_ACTION ITEM_. What follows is a listing; give it again exactly, in its entirety.

_AVAILABLE RECORDS_.
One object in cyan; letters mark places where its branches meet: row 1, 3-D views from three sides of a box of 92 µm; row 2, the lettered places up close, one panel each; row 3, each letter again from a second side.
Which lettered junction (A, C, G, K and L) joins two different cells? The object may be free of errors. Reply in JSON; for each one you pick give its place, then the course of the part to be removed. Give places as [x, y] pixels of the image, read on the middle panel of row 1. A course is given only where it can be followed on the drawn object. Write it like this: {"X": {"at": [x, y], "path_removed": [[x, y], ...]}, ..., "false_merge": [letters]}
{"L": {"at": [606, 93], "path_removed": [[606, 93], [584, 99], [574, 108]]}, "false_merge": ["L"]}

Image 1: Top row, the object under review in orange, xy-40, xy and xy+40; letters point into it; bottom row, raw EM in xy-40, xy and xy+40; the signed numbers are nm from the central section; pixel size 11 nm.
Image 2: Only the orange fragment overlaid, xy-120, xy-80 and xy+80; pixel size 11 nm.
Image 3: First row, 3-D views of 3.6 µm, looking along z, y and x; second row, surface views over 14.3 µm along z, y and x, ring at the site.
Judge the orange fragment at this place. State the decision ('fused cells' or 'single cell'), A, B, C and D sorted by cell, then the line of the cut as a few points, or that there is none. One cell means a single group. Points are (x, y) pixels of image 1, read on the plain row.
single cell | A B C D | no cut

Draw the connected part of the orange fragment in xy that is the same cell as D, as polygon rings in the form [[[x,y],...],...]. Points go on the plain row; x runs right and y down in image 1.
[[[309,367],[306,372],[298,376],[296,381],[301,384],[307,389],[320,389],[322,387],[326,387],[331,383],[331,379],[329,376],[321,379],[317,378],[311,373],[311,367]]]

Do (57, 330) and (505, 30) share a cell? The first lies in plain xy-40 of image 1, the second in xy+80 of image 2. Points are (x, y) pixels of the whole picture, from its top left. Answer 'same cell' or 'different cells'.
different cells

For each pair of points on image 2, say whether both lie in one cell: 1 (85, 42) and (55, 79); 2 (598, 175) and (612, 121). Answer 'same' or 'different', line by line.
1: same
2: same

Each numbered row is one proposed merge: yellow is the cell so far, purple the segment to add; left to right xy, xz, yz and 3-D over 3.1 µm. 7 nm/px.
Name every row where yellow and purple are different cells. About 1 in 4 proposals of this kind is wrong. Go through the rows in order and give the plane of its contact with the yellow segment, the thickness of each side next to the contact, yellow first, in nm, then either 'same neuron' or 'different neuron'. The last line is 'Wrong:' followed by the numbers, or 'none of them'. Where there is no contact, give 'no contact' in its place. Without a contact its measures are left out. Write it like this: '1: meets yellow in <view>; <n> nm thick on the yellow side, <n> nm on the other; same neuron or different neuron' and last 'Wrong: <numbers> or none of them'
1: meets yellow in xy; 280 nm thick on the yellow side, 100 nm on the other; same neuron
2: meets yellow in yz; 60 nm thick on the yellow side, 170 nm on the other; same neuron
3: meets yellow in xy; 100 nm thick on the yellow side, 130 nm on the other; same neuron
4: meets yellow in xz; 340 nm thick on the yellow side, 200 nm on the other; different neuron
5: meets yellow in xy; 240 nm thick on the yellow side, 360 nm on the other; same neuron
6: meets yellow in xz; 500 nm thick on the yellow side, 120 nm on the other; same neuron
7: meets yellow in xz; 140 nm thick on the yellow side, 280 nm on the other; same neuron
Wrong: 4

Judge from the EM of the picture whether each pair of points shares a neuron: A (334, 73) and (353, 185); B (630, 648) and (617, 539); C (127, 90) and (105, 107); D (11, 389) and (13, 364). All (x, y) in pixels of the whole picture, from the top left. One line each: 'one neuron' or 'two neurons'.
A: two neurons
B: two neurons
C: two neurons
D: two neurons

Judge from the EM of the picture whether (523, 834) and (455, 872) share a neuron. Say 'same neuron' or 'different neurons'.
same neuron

_EXERCISE RESPONSE_.
One object in cyan; letters mark places where its branches meet: row 1, 3-D views from three sides of a box of 92 µm; row 2, the lettered places up close, one panel each; row 3, each letter again from a second side.
Which lettered junction (A, C, G, K and L) joins two different cells? The object may be free of errors. Reply in JSON; for each one you pick give its place, then the course of the part to be removed. Give places as [x, y] pixels of the image, read on the middle panel of row 1. A course is given only where it can be followed on the drawn object. Write it like this: {"X": {"at": [x, y], "path_removed": [[x, y], ...]}, ..., "false_merge": [letters]}
{"L": {"at": [606, 93], "path_removed": [[606, 93], [584, 99], [574, 108]]}, "false_merge": ["L"]}

Image 1: Top row, the object under review in orange, xy-40, xy and xy+40; letters point into it; bottom row, raw EM in xy-40, xy and xy+40; the signed numbers are nm from the central section; pixel size 11 nm.
Image 2: Only the orange fragment overlaid, xy-120, xy-80 and xy+80; pixel size 11 nm.
Image 3: First row, 3-D views of 3.6 µm, looking along z, y and x; second row, surface views over 14.3 µm along z, y and x, ring at the site.
Judge the orange fragment at this place. State the decision ('fused cells' or 'single cell'), A, B, C and D sorted by cell, then the line of the cut as a few points, or that there is none. One cell means a single group. Points are (x, y) pixels of image 1, read on the plain row.
single cell | A B C D | no cut

Draw the connected part of the orange fragment in xy that is the same cell as D, as polygon rings in the form [[[x,y],...],...]. Points go on the plain row; x runs right and y down in image 1.
[[[309,367],[306,372],[298,376],[296,381],[301,384],[307,389],[320,389],[322,387],[326,387],[331,383],[331,379],[329,376],[321,379],[317,378],[311,373],[311,367]]]

Do (57, 330) and (505, 30) share a cell? The first lies in plain xy-40 of image 1, the second in xy+80 of image 2. Points are (x, y) pixels of the whole picture, from its top left. Answer 'same cell' or 'different cells'.
different cells

For each pair of points on image 2, say whether both lie in one cell: 1 (85, 42) and (55, 79); 2 (598, 175) and (612, 121). Answer 'same' or 'different', line by line.
1: same
2: same

Each numbered row is one proposed merge: yellow is the cell so far, purple the segment to add; left to right xy, xz, yz and 3-D over 3.1 µm. 7 nm/px.
Name every row where yellow and purple are different cells. About 1 in 4 proposals of this kind is wrong. Go through the rows in order and give the plane of its contact with the yellow segment, the thickness of each side next to the contact, yellow first, in nm, then either 'same neuron' or 'different neuron'. The last line is 'Wrong:' followed by the numbers, or 'none of them'. Where there is no contact, give 'no contact' in its place. Without a contact its measures are left out. Write it like this: '1: meets yellow in <view>; <n> nm thick on the yellow side, <n> nm on the other; same neuron or different neuron' and last 'Wrong: <numbers> or none of them'
1: meets yellow in xy; 280 nm thick on the yellow side, 100 nm on the other; same neuron
2: meets yellow in yz; 60 nm thick on the yellow side, 170 nm on the other; same neuron
3: meets yellow in xy; 100 nm thick on the yellow side, 130 nm on the other; same neuron
4: meets yellow in xz; 340 nm thick on the yellow side, 200 nm on the other; different neuron
5: meets yellow in xy; 240 nm thick on the yellow side, 360 nm on the other; same neuron
6: meets yellow in xz; 500 nm thick on the yellow side, 120 nm on the other; same neuron
7: meets yellow in xz; 140 nm thick on the yellow side, 280 nm on the other; same neuron
Wrong: 4

Judge from the EM of the picture whether each pair of points shares a neuron: A (334, 73) and (353, 185); B (630, 648) and (617, 539); C (127, 90) and (105, 107); D (11, 389) and (13, 364). All (x, y) in pixels of the whole picture, from the top left. One line each: 'one neuron' or 'two neurons'.
A: two neurons
B: two neurons
C: two neurons
D: two neurons

Judge from the EM of the picture whether (523, 834) and (455, 872) share a neuron. Say 'same neuron' or 'different neurons'.
same neuron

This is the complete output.